It was Miles Sanders who recently called the Eagles’ offense an All-Star team.
Ironically, Philadelphia doesn’t have a true star in its running back room but it’s obviously a capable group, at least behind this offensive line with a quarterback that offers the vaunted plus-one in the running game.
Philadelphia, of course, led the NFL in rushing last season and the team’s top four running backs averaged at least 4.3 yards-per-carry with Sanders leading the way at an impressive 5.5.
Entering the final year of his rookie deal, Sanders has always been a bit of an enigma as a talented runner who has struggled with the little things over his first three professional seasons.
Wildly overrated by much of the fan base after a promising rookie campaign in 2019, the pendulum has swung to the other extreme to the point Sanders now takes a little too much heat for a guy who matched Jonathan Taylor and Nick Chubb with that 5.5 YPC, the top mark for all NFL RBs last season.

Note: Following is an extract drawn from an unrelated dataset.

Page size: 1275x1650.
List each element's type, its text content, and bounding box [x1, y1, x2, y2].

The only area Sanders has regressed is as a pass-catcher where he showed tremendous promise as a rookie and perhaps took that part of his game for granted which resulted in sloppiness whether it’s with “tightening his hands” as former RB coach Duce Staley used to say or failing to embrace the attention to detail great outlet receivers excel at.

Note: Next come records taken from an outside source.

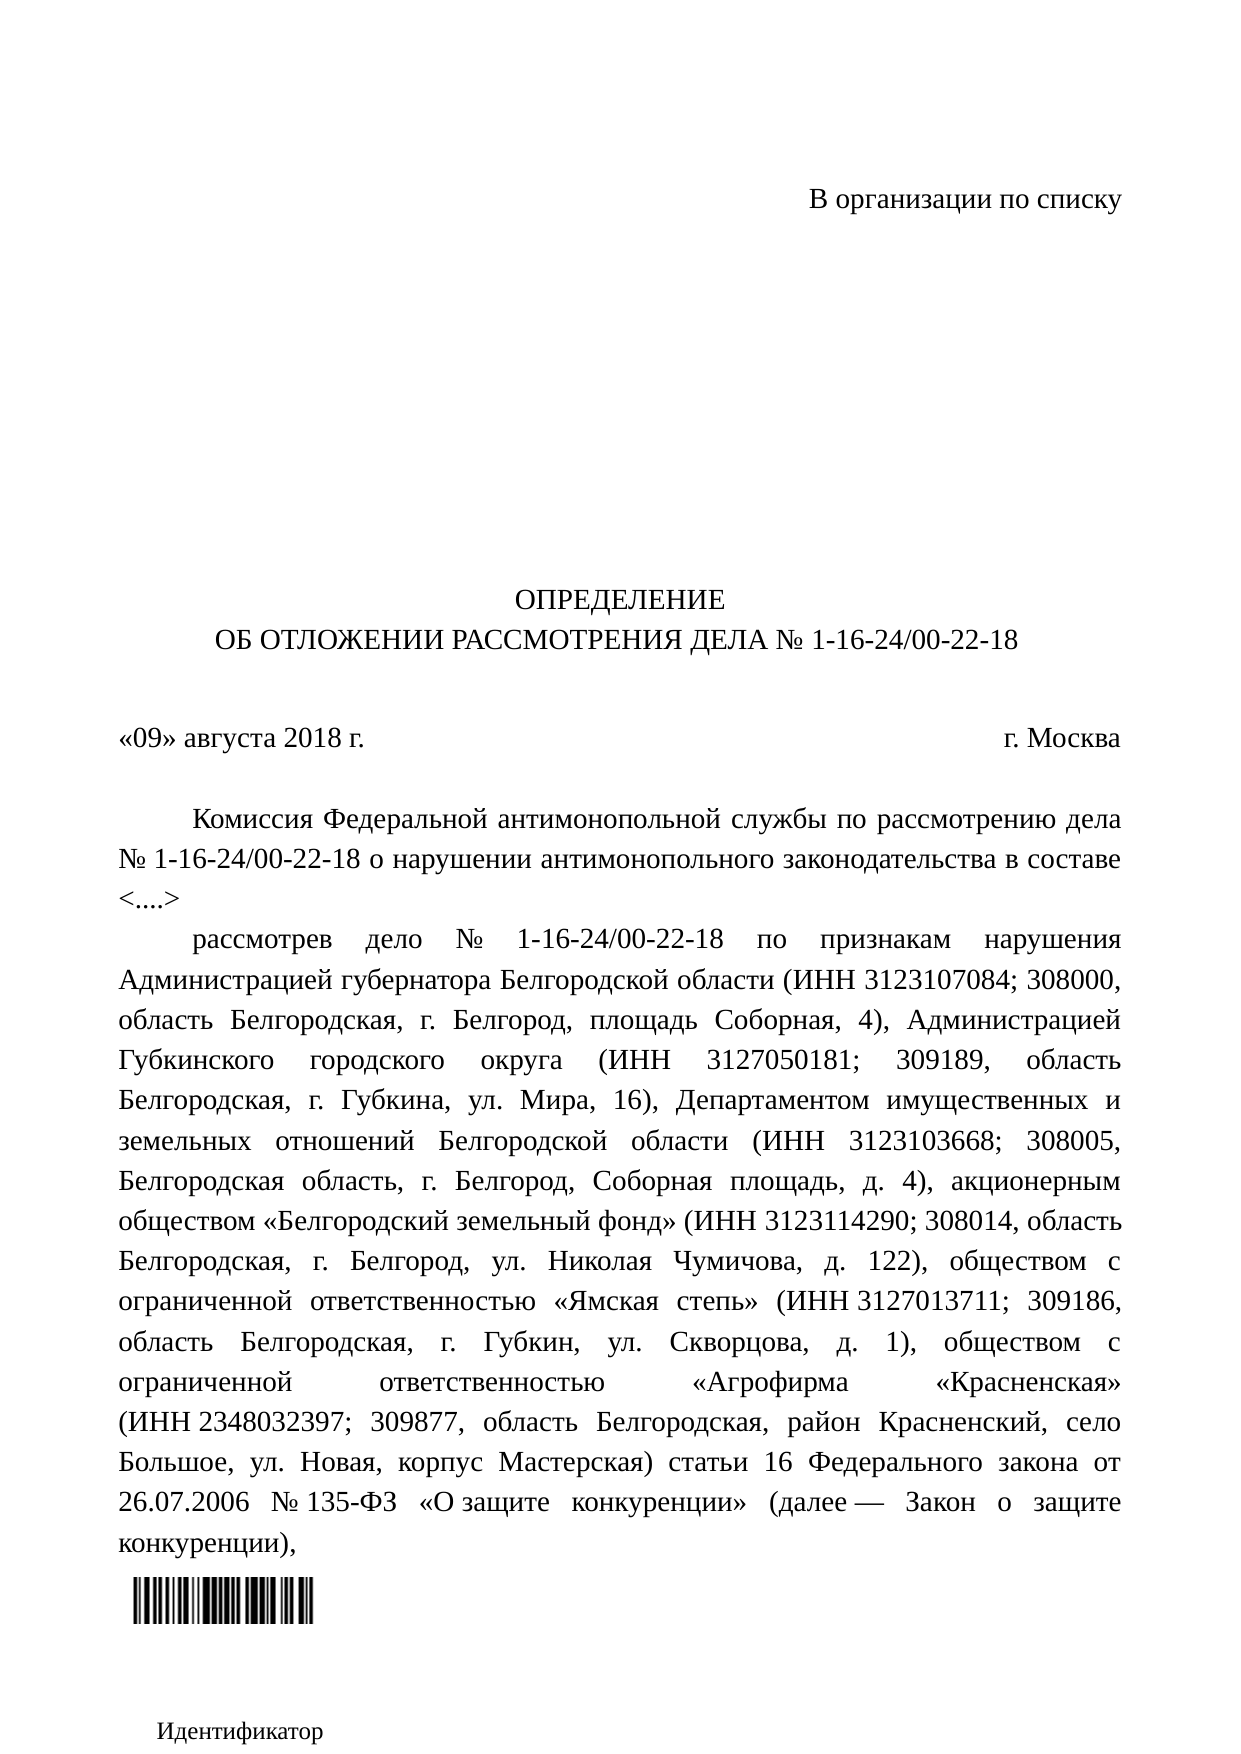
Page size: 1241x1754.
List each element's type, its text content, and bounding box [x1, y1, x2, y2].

text «09» августа 2018 г. г. Москва [118, 716, 1122, 756]
text рассмотрев дело № 1-16-24/00-22-18 по признакам нарушения Администрацией губернатора Белгородской области (ИНН 3123107084; 308000, область Белгородская, г. Белгород, площадь Соборная, 4), Администрацией Губкинского городского округа (ИНН 3127050181; 309189, область Белгородская, г. Губкина, ул. Мира, 16), Департаментом имущественных и земельных отношений Белгородской области (ИНН 3123103668; 308005, Белгородская область, г. Белгород, Соборная площадь, д. 4), акционерным обществом «Белгородский земельный фонд» (ИНН 3123114290; 308014, область Белгородская, г. Белгород, ул. Николая Чумичова, д. 122), обществом с ограниченной ответственностью «Ямская степь» (ИНН 3127013711; 309186, область Белгородская, г. Губкин, ул. Скворцова, д. 1), обществом с ограниченной ответственностью «Агрофирма «Красненская» (ИНН 2348032397; 309877, область Белгородская, район Красненский, село Большое, ул. Новая, корпус Мастерская) статьи 16 Федерального закона от 26.07.2006 № 135-ФЗ «О защите конкуренции» (далее — Закон о защите конкуренции), [118, 917, 1122, 1560]
picture [118, 1577, 331, 1624]
text В организации по списку [118, 181, 1122, 214]
text Комиссия Федеральной антимонопольной службы по рассмотрению дела № 1-16-24/00-22-18 о нарушении антимонопольного законодательства в составе <....> [118, 796, 1122, 917]
text ОПРЕДЕЛЕНИЕ [118, 577, 1122, 618]
text ОБ ОТЛОЖЕНИИ РАССМОТРЕНИЯ ДЕЛА № 1-16-24/00-22-18 [118, 618, 1122, 658]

The worst thing you can do to a quarterback is fool him and too often Sanders isn’t where he’s supposed to be in the passing game which is why Nick Sirianni started the 2021 season with a two-man setup with then-rookie Kenny Gainwell, a great natural receiver, pegged to handle the third-down and hurry-up work.
Ball security, pass protection, leaving meat on the bone by searching for the home run, and situational awareness (like not running out of bounds when you are trying to drain the clock) are the other knocks to Sanders’ game.
Staying on the field, however, is the biggest hurdle for the Penn State product who understands his best ability will be availability after missing nine games over the past two seasons.
The Eagles will start with the same two-man Sanders/Gainwell setup in 2022 and hope it holds this time. When Sanders was injured in Las Vegas the Eagles went with Gainwell until his own ball-security issues shifted things toward veterans Jordan Howard and Boston Scott.
Scott is back but the big-bodied Howard remains a free agent as camp approaches and it seems like Philadelphia wants to look at its younger backs, the speedy Jason Huntley and undrafted rookie Kennedy Brooks, before breaking the Howard glass in case of emergency.
Depth Chart Entering TC:
RB1 Miles Sanders; RB2 Kenny Gainwell; RB3 Boston Scott; RB4 Jason Huntley; RB5 Kennedy Brooks
What’s Changed:
Howard presumably remains on speed dial but the Eagles would clearly like to move in a different direction with a younger and healthier body. The problem is that Philadelphia doesn’t have the natural big back who excels inside the tackles, at least on paper. The Eagles’ offensive line was so good in 2021, however, the thought that any warm body is going to show efficacy running the football has crossed some minds. The only newcomer is Brooks, who runs like a big back at 213 pounds and was a high-volume runner at a big-time school (Oklahoma) with three 1,000-yard college seasons.
The August Angle:
Sanders will have one last opportunity to prove he can be a true bell bow but it’s tough to envision him earning a second contract in Philadelphia because the so-called breakout season would result in a big-money deal at a position that the Eagles and most of the league no longer believes deserves big money. Meanwhile, another “underachieving” season would simply have Philadelphia turning things over to a younger and cheaper option who can also top out at 800 or 900 yards.
How Sanders handles that tricky landscape will be worth watching.
Who Stays on the 53:
Sanders and Gainwell are expected to split most of the duties until Scott is needed as an old reliable type who always answers the bell when needed.
The speedy Huntley’s path to the roster might be earned on special teams as the kick returner, which isn’t a very important role any longer but it would be nice to have someone who could generate field position when the opportunity arises. The Eagles aren’t just keeping a KR only, though, meaning Huntley will need to show value elsewhere to stick.
For now, default to Huntley as the player with the inside track to RB4 with Brooks earmarked for the 16-man practice squad and Howard waiting for the phone call.